La semana pasada, en Washington, Dujovne mantuvo un encuentro con la directora gerente del Fondo, Christine Lagarde, para firmar un nuevo acuerdo y adelantar la llegada de desembolsos. 

Cuando a principios de junio se firmó el acuerdo por 50.000 millones de dólares, estaba previsto una primera entrega de 15.000 millones, lo cual se produjo el 22 de junio que fueron directamente al Banco Central para apuntalar reservas. 

En medio de una fuerte corrida cambiaria, la autoridad monetaria debió resignar recursos y gran parte de ese volumen se destinó a intervenciones en el mercado financiero local. 

Según el cronograma estipulado, la Argentina tenía la posibilidad de pedir otros 3.000 millones de dólares a partir de septiembre, lo cual no ocurrirá por encontrarse abiertas las negociaciones.

No obstante, voceros oficiales de Hacienda indicaron que "el desembolso que se iba a realizar en septiembre, no se realiza, porque se renegocia el programa total".

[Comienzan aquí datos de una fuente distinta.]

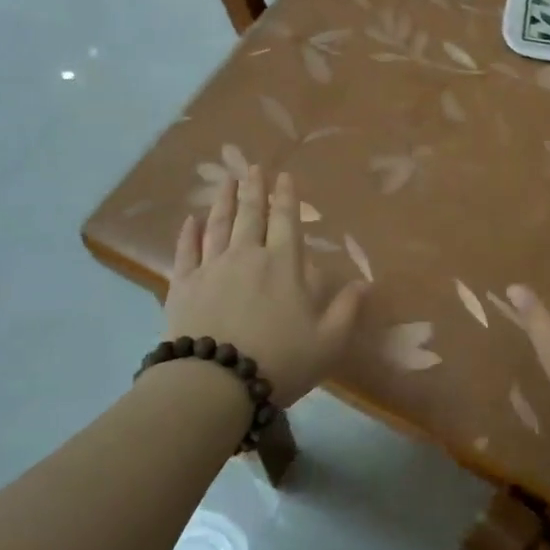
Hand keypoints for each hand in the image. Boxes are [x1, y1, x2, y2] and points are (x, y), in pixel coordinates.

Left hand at [165, 167, 366, 408]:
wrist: (216, 382)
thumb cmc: (280, 361)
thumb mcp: (328, 341)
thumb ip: (347, 309)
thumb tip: (365, 283)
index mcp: (284, 264)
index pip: (286, 220)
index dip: (286, 196)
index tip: (283, 176)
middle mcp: (247, 255)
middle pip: (251, 214)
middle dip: (253, 188)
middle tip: (252, 167)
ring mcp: (212, 267)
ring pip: (218, 225)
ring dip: (223, 200)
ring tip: (225, 180)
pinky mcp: (183, 285)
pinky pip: (186, 251)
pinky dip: (189, 233)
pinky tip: (191, 220)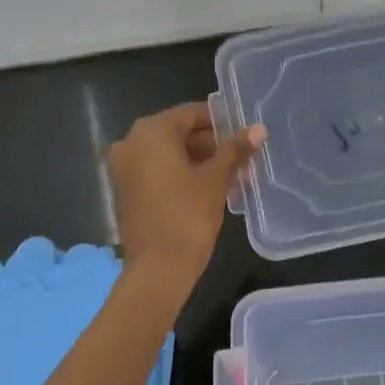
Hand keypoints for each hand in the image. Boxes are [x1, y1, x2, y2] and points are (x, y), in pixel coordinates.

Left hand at [109, 102, 263, 285]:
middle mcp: (131, 142)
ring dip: (200, 160)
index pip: (192, 113)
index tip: (246, 134)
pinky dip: (182, 174)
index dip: (222, 122)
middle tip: (243, 156)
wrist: (157, 270)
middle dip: (212, 143)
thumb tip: (259, 128)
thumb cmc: (187, 215)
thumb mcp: (216, 179)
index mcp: (151, 131)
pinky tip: (211, 187)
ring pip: (170, 154)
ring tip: (234, 174)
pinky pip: (159, 171)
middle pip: (179, 132)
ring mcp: (125, 168)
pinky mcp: (127, 191)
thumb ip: (235, 149)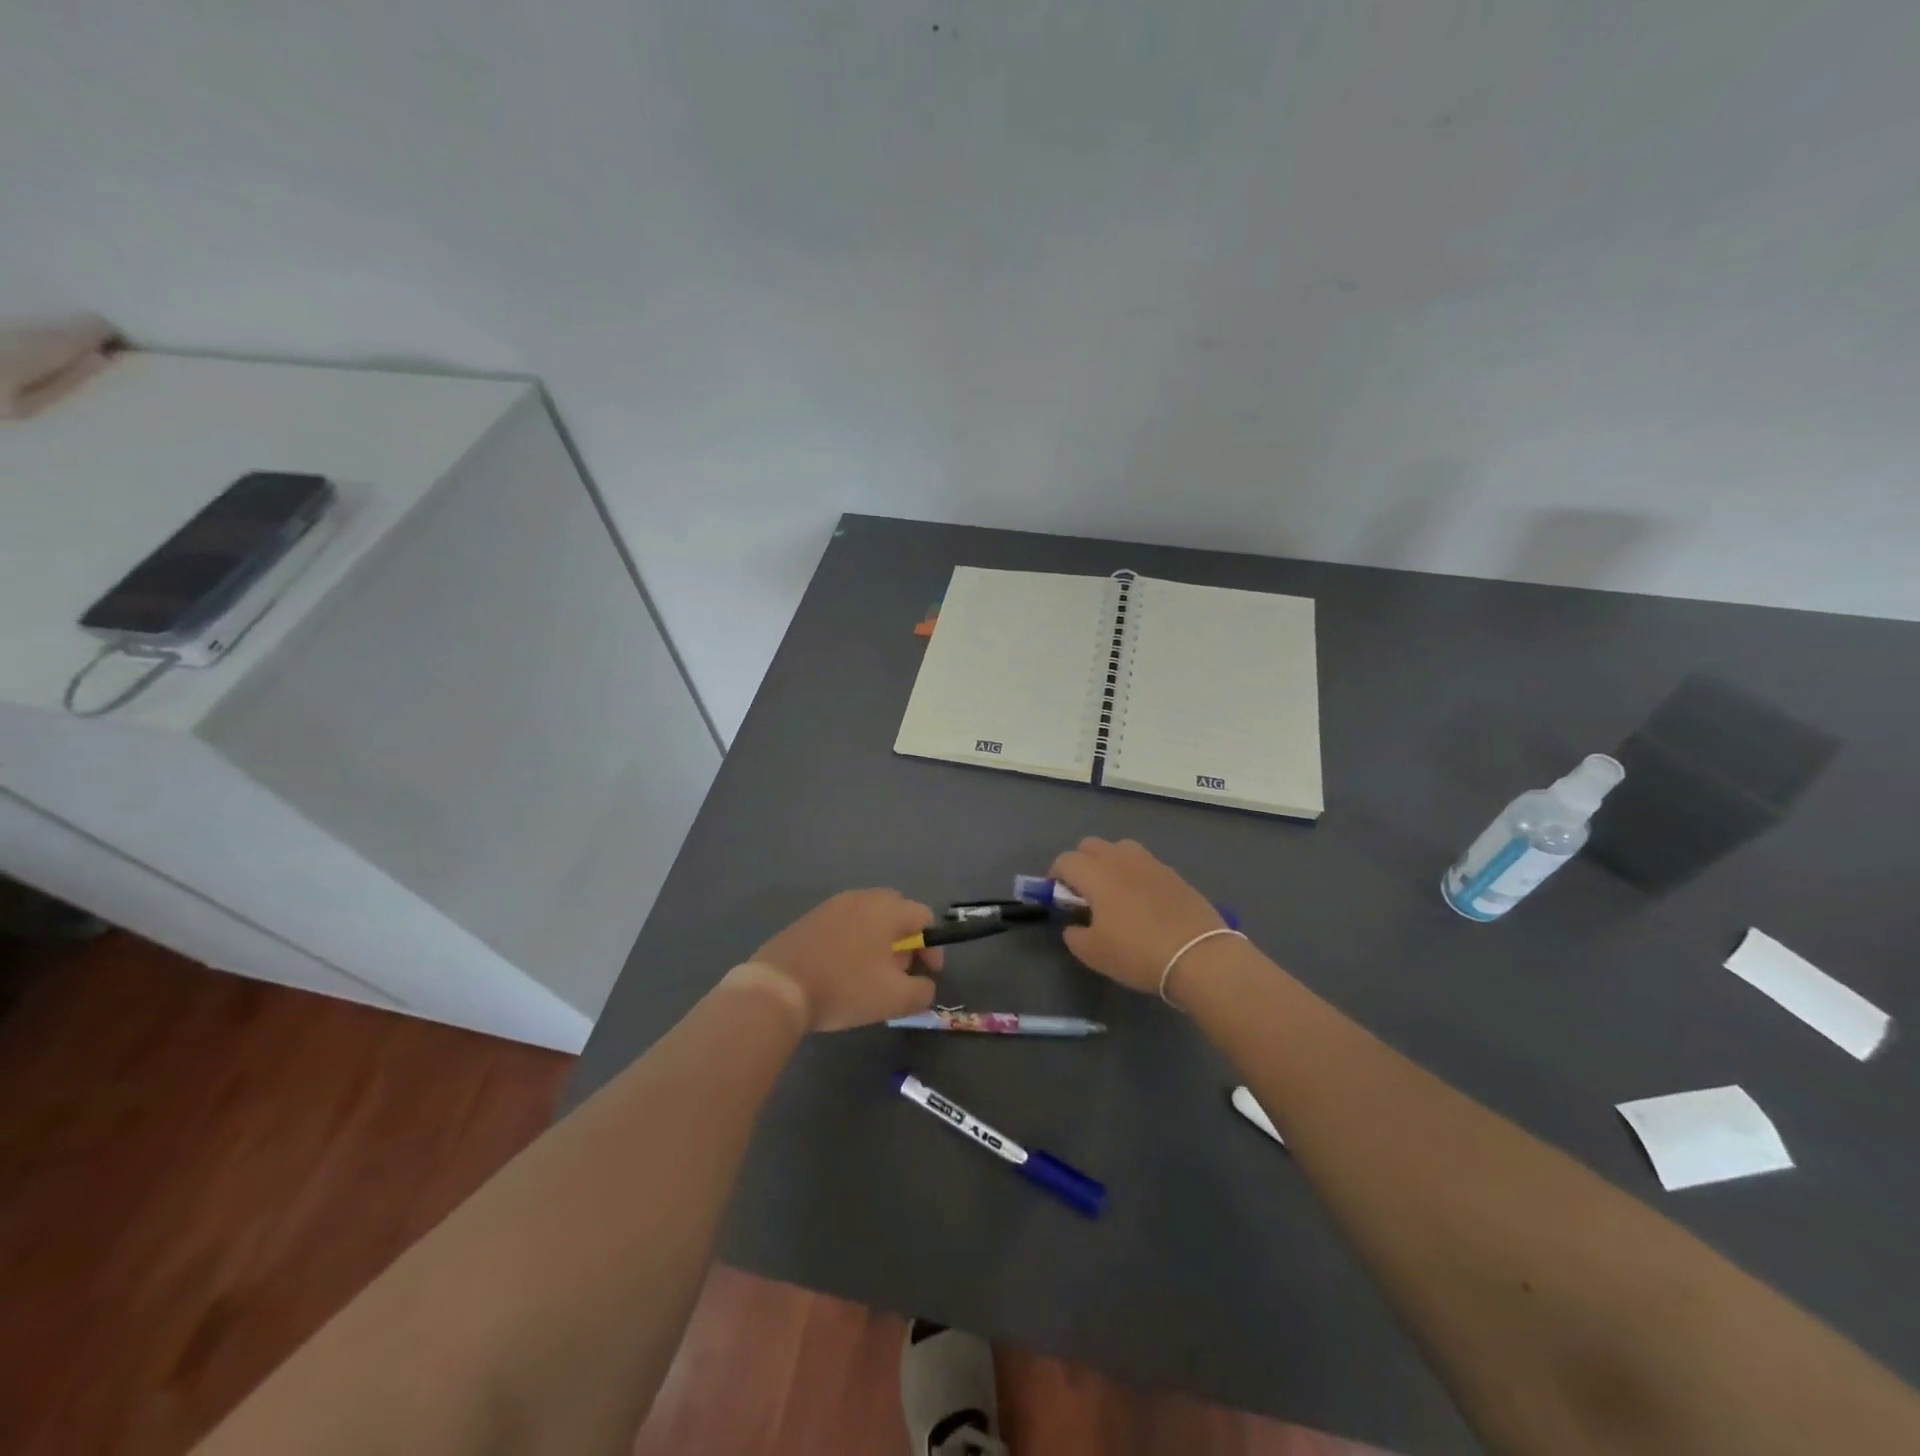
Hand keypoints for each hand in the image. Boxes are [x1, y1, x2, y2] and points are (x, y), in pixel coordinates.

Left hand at [750, 890, 944, 1031]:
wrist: (778, 987)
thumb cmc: (844, 987)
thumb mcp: (895, 999)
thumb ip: (922, 990)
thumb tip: (924, 984)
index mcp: (887, 908)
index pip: (925, 916)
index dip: (932, 946)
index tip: (927, 974)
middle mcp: (862, 897)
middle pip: (896, 913)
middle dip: (904, 943)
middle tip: (897, 973)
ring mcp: (832, 905)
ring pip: (869, 919)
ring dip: (878, 943)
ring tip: (869, 976)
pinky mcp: (810, 918)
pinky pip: (844, 925)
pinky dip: (852, 943)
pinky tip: (841, 971)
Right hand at [1049, 838, 1225, 993]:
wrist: (1198, 955)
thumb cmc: (1137, 952)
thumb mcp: (1093, 953)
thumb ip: (1074, 935)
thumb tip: (1074, 926)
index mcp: (1096, 873)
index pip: (1065, 861)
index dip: (1055, 877)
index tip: (1059, 898)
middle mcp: (1120, 859)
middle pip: (1090, 845)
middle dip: (1081, 863)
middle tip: (1084, 893)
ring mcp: (1150, 863)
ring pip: (1120, 849)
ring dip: (1110, 863)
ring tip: (1115, 893)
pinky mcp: (1173, 873)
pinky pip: (1145, 864)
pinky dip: (1136, 875)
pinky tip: (1144, 902)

En cuanto al cierre de las negociaciones, en Hacienda admiten que el organismo multilateral tiene sus tiempos y que el convenio definitivo debe ser refrendado por el directorio. 

Dujovne reconoció que la firma de un nuevo acuerdo "dependerá de decisiones que no son de Argentina y de cuán rápido terminemos el acuerdo técnico y cuán rápido el staff del Fondo eleve el convenio al Directorio para su tratamiento".

Consultado acerca de la fecha en que podría alcanzarse el convenio, dijo que es "probable" que el FMI se expida a fines de septiembre.